Sarbanes-Oxley Act in Accounting

Introduction

With a chain of scandals hitting the American corporate world, its image in the public’s eye was greatly tainted. Accordingly, the government had to take a step that would restore the confidence and integrity and put corporate America back on track. The best approach was through stricter measures to management and accounting brackets of companies, both small and big. This led to the passage of the Sarbanes-Oxley Act, by the Congress in July 2002. This step was aimed to change the accounting and audit professions so that scandals like Enron, Tyco, Global Crossing et cetera would not be repeated. This paper will examine the effects of this Act specifically on the American accounting industry.

Main body

To have a clear comprehension of the effects of this Act on the accounting profession, it is important that the main provisions are examined. To begin with, Sarbanes-Oxley Act was formed to establish standards within the accounting industry. This was to be achieved through the formation of the Public Company Accounting Oversight Board (PCAOB). Secondly, the Act touched on the independence of auditors by formulating strict measures on consultation services offered by auditing firms to their clients. Thirdly, the Act aimed at curbing corporate fraud through the formulation of tough penalties for this offence. Finally, the Act purposed to reduce fraud through by obligating companies to offer their financial details to their clients in a more detailed manner and in a timely way.

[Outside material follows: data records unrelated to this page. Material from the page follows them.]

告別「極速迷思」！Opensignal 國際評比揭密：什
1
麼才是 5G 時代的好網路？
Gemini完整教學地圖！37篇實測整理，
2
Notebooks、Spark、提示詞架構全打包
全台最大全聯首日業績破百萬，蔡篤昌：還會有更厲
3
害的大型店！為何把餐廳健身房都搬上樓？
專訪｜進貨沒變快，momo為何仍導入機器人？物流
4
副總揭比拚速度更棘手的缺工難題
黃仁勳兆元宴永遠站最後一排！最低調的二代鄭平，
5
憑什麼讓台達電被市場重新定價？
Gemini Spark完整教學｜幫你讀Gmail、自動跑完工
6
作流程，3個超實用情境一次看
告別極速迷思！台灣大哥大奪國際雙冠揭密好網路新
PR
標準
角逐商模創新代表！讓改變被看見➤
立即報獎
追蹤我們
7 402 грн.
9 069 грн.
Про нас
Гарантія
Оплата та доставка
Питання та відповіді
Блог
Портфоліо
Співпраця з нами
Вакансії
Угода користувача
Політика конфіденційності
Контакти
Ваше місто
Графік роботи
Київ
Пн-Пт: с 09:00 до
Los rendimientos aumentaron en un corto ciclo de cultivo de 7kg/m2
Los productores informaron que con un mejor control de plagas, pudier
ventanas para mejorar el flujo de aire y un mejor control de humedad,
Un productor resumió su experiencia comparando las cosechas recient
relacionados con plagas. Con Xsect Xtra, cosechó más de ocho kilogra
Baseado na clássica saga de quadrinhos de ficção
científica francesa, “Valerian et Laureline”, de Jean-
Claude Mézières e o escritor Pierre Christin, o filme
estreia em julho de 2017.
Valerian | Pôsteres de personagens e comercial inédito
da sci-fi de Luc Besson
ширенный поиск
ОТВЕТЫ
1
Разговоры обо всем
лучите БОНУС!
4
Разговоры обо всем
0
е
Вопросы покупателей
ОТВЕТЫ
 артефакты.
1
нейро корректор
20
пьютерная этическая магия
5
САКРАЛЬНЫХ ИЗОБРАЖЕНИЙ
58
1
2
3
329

What, therefore, are the effects of these provisions on the accounting profession? To begin with, Sarbanes-Oxley Act changed the auditor-audit committee relationship. Under the proposed law, the auditors will have to report to audit committees, it will be the responsibility of audit committees to preapprove auditors’ services, both non-audit and audit, policies and practices to be employed by the auditor must be communicated to the committee and finally, it restricts auditors from offering non audit services. In order to reduce fraud, the Act specifies ten year sentence for any auditor will fail to maintain his records knowingly and purposefully for a period not less than 5 years. In addition, destruction of documents in the event of a federal investigation guarantees one to 20 years in jail.

Audit processes and financial reporting procedure by the companies assumed a new look after the formation of new procedures. All auditor information must be subjected to second partner review for thorough analysis. Furthermore, the reporting procedure must also comply with the new PCAOB specifications. This means that accountants will have to forget the old methods of reporting and also the internal reporting structures and assume the new specifications.

Conclusion

In conclusion, this Act was formed to restore integrity and public trust to corporate America. To achieve this, new provisions were proposed and passed so that checks and balances would be put upon the accounting profession. To begin with, the Public Company Accounting Oversight Board (PCAOB) was formed to regulate the activities of the accountants. The new law brought changes in company financial reporting procedures where accountants were forced to comply with the new reporting procedures developed by PCAOB. In addition, the auditor’s independence was reduced through the compulsory close association with the audit committee which would subject the reported information to secondary review for further analysis. All these point out that the Sarbanes-Oxley Act had great effects on the accounting profession.

Reference List

Bisoux, T. (2005). The Sarbanes-Oxley effect. Web.

Cosgrove, S. and Niederjohn, S. (2006). The effects of Sarbanes-Oxley on the public accounting industry. Web.